▸ Records for this task:
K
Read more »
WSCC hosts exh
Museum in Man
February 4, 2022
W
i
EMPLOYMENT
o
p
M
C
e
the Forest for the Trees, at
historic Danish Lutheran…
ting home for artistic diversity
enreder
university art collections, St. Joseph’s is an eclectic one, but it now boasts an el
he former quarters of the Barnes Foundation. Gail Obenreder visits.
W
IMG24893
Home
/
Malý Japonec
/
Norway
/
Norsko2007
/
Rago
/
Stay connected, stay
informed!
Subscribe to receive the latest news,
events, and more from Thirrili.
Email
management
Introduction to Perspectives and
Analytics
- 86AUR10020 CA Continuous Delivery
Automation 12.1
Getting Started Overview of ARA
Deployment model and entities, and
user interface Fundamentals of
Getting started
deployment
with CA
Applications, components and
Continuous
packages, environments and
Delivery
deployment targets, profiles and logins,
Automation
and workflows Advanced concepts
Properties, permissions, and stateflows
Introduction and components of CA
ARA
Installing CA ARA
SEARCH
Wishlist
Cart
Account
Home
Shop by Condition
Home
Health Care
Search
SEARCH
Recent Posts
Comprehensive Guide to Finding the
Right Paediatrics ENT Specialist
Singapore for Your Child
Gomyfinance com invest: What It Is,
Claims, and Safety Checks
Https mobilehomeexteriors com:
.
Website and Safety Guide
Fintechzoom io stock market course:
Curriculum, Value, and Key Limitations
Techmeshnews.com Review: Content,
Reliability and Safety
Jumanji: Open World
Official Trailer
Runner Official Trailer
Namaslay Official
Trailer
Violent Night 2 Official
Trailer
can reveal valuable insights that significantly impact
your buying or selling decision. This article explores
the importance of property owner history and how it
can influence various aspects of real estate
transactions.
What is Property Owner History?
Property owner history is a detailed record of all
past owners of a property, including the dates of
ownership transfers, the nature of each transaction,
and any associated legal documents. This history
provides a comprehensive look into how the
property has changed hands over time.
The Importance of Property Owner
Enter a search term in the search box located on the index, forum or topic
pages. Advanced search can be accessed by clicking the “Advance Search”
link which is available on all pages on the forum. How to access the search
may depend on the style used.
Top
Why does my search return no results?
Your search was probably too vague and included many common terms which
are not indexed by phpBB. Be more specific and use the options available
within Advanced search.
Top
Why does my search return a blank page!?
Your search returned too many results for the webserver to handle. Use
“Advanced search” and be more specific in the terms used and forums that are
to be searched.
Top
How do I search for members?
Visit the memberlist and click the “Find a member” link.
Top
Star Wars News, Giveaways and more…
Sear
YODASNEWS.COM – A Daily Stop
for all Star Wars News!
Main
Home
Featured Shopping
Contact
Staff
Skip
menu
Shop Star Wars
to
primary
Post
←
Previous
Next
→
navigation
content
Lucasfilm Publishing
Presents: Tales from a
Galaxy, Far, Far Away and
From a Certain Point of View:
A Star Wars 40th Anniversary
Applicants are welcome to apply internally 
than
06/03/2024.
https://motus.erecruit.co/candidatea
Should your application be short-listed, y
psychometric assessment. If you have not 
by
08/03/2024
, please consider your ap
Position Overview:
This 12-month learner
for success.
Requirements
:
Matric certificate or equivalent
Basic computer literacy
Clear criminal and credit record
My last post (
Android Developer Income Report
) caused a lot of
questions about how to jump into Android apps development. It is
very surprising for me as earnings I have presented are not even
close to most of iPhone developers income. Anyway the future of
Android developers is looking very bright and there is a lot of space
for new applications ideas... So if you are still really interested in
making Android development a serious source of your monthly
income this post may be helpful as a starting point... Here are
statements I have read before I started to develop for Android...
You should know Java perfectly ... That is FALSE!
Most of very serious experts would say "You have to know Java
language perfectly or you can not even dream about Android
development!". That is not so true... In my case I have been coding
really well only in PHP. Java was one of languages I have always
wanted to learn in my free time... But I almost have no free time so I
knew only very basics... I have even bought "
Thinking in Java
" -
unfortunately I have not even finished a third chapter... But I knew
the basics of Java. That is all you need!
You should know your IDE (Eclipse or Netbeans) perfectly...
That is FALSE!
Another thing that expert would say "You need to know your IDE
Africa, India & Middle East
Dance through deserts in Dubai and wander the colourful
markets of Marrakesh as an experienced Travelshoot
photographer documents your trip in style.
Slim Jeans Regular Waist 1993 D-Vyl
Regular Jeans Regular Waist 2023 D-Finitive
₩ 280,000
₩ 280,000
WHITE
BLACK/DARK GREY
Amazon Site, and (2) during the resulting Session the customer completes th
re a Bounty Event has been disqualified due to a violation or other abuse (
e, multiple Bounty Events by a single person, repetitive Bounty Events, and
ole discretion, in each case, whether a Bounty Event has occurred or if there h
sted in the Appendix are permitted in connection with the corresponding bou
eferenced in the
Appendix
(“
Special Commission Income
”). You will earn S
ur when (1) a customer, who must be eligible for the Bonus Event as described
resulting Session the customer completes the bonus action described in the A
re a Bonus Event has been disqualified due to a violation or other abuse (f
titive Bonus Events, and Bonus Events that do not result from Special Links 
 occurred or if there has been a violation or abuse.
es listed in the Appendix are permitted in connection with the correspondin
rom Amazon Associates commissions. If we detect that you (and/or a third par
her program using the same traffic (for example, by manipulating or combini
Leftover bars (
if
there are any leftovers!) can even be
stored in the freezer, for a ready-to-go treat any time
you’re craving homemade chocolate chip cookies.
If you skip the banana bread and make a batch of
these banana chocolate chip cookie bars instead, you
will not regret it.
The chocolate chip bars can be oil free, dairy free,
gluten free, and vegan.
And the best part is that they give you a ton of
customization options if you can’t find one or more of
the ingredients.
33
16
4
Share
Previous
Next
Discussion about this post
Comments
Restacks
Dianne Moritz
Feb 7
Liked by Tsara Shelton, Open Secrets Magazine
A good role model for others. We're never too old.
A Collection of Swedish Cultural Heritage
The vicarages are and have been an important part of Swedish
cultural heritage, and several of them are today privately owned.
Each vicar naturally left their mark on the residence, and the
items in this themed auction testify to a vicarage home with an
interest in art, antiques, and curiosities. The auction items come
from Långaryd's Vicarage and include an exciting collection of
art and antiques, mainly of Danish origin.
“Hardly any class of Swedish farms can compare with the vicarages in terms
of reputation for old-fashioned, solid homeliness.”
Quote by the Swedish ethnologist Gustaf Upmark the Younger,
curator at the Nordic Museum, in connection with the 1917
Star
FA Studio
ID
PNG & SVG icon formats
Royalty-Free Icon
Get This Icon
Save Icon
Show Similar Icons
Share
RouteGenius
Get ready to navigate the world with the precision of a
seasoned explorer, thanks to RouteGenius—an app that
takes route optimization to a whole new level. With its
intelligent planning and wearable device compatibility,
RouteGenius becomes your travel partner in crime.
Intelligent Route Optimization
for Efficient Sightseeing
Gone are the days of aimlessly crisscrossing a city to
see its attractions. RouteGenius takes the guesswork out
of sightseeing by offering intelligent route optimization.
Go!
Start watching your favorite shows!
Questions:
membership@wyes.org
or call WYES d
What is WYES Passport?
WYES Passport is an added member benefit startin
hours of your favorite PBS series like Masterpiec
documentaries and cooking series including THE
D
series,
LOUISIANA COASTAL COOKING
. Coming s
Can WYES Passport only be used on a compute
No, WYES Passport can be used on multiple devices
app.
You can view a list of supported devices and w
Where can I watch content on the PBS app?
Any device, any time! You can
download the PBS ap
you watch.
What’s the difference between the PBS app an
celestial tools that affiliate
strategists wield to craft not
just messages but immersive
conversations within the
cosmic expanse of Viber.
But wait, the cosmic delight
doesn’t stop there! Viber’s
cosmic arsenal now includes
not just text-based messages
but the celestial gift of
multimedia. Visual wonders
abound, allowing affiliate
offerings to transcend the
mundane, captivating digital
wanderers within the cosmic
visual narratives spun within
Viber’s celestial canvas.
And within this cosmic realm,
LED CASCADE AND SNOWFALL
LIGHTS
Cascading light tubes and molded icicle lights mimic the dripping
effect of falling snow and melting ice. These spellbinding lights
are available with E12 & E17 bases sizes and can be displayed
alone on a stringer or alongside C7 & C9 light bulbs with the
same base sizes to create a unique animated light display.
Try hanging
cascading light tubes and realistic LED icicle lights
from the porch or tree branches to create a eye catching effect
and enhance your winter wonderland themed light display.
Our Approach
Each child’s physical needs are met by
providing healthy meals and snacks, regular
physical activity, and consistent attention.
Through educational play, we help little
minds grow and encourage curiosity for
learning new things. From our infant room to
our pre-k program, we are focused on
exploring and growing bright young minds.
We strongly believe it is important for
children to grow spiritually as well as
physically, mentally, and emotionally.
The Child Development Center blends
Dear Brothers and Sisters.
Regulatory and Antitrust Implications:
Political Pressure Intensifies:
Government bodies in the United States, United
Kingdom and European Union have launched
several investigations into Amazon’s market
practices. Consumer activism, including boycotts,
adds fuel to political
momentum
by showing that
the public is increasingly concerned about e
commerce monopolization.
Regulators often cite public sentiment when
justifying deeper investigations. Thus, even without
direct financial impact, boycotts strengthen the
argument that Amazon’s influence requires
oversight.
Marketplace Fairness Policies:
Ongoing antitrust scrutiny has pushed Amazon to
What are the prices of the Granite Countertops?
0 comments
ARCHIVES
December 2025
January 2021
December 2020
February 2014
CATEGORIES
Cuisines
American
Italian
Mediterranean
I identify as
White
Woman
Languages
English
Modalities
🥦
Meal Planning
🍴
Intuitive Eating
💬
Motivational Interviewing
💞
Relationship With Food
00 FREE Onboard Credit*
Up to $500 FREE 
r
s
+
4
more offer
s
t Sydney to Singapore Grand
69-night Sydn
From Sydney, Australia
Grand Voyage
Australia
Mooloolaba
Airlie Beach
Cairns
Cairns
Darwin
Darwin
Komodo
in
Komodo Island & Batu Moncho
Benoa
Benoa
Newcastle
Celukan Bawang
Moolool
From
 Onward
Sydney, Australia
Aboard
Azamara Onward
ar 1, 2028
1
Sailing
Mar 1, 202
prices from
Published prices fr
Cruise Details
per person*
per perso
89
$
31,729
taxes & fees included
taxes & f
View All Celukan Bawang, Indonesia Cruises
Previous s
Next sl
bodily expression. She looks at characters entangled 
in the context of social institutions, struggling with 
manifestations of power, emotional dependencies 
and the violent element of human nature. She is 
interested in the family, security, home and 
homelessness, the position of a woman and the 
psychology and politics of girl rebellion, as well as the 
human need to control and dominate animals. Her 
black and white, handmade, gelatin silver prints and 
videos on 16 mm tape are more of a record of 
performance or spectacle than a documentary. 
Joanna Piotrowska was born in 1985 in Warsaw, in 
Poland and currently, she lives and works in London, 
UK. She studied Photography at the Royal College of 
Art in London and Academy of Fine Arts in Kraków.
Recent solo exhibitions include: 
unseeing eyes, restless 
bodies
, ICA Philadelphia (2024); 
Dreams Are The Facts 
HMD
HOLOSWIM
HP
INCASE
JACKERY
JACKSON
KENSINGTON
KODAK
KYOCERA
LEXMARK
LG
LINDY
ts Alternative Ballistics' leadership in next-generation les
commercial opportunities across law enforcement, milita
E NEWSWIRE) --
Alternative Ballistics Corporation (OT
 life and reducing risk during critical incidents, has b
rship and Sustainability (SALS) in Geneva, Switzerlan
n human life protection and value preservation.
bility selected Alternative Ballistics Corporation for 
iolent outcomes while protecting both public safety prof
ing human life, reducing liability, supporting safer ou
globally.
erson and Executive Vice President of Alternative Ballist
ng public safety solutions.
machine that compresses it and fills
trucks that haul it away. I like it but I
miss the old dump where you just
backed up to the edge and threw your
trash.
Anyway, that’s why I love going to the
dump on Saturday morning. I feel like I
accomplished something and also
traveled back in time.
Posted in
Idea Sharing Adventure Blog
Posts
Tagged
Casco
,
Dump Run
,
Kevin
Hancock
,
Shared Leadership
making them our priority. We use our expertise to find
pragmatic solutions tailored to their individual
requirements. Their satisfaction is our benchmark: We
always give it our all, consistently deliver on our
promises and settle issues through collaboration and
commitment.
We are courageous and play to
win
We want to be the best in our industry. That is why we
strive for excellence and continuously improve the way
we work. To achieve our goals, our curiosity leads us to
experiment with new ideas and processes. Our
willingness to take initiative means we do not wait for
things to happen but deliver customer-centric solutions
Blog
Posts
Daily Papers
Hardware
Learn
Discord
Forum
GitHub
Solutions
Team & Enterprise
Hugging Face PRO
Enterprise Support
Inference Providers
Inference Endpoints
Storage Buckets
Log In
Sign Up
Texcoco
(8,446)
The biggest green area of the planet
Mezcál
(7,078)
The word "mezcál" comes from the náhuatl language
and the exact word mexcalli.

▸ Description of the task: Return exactly the lines above from the line that has "are not indexed" through the line that has "Android developers is", inclusive, and nothing else.

▸ Expected answer:
are not indexed by phpBB. Be more specific and use the options available
within Advanced search.
Top
Why does my search return a blank page!?
Your search returned too many results for the webserver to handle. Use
“Advanced search” and be more specific in the terms used and forums that are
to be searched.
Top
How do I search for members?
Visit the memberlist and click the “Find a member” link.
Top
Star Wars News, Giveaways and more…
Sear
YODASNEWS.COM – A Daily Stop
for all Star Wars News!
Main
Home
Featured Shopping
Contact
Staff
Skip
menu
Shop Star Wars
to
primary
Post
←
Previous
Next
→
navigation
content
Lucasfilm Publishing
Presents: Tales from a
Galaxy, Far, Far Away and
From a Certain Point of View:
A Star Wars 40th Anniversary
Applicants are welcome to apply internally 
than
06/03/2024.
https://motus.erecruit.co/candidatea
Should your application be short-listed, y
psychometric assessment. If you have not 
by
08/03/2024
, please consider your ap
Position Overview:
This 12-month learner
for success.
Requirements
:
Matric certificate or equivalent
Basic computer literacy
Clear criminal and credit record
My last post (
Android Developer Income Report
) caused a lot of
questions about how to jump into Android apps development. It is
very surprising for me as earnings I have presented are not even
close to most of iPhone developers income. Anyway the future of
Android developers is looking very bright and there is a lot of space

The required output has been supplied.